§ WHAT YOU HAVE TO DO:
Gather every line below that contains the string "отношения", treating uppercase and lowercase letters as different.

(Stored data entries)
┏━━
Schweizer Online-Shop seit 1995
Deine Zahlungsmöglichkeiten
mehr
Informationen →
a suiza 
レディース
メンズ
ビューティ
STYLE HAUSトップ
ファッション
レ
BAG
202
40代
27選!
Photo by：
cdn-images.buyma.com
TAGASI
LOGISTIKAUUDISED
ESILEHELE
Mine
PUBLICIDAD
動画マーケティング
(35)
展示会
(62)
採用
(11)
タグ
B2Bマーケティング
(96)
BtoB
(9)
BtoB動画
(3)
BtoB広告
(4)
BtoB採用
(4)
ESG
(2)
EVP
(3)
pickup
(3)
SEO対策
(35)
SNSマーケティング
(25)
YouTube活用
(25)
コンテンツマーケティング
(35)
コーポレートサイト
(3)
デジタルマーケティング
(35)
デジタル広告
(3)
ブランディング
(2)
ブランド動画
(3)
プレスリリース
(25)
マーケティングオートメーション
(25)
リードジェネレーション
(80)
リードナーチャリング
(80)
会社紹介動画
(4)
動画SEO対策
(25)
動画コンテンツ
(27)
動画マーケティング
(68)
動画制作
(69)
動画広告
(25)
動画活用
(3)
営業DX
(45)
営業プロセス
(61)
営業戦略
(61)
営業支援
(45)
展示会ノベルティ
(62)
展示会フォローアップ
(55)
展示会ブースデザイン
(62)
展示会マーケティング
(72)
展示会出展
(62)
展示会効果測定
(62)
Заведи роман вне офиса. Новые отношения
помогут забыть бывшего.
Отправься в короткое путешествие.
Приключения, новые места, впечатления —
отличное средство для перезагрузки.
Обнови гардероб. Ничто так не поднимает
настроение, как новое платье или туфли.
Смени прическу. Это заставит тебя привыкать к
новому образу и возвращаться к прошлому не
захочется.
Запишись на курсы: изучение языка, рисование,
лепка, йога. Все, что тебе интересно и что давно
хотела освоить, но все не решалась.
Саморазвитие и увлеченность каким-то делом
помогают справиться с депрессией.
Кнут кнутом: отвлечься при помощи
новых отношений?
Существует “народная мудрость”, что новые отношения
┗━━
§ RESULT FOR THIS TASK:
Заведи роман вне офиса. Новые отношения
Существует “народная мудрость”, что новые отношения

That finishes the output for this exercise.